Transcribe every entry verbatim; omit pictures.
[Opening Data extract section]
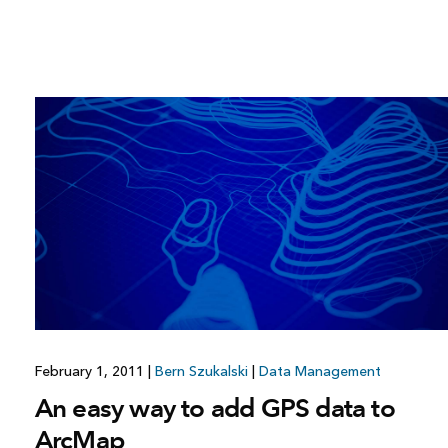
February 1, 2011
|
Bern Szukalski
|
Data Management
An easy way to add GPS data to
ArcMap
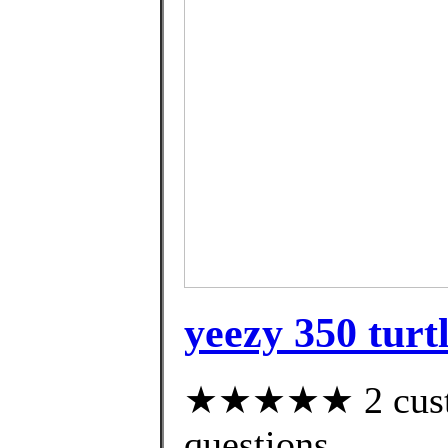
yeezy 350 turt
★★★★★ 2 custom
questions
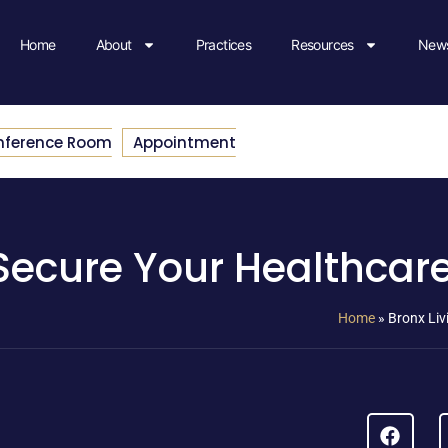
Home
About
Practices
Resources
News
nference Room
Appointment
: Secure Your Healthcar
Home
»
Bronx Liv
[Closing Data extract section]
__Your solution__.
February 1, 2011
|
Bern Szukalski
|
Data Management
An easy way to add GPS data to
ArcMap
yeezy 350 turt
★★★★★ 2 custom
questions
Home
About
Practices
Resources
News
nference Room
Appointment
: Secure Your Healthcar
Home
»
Bronx Liv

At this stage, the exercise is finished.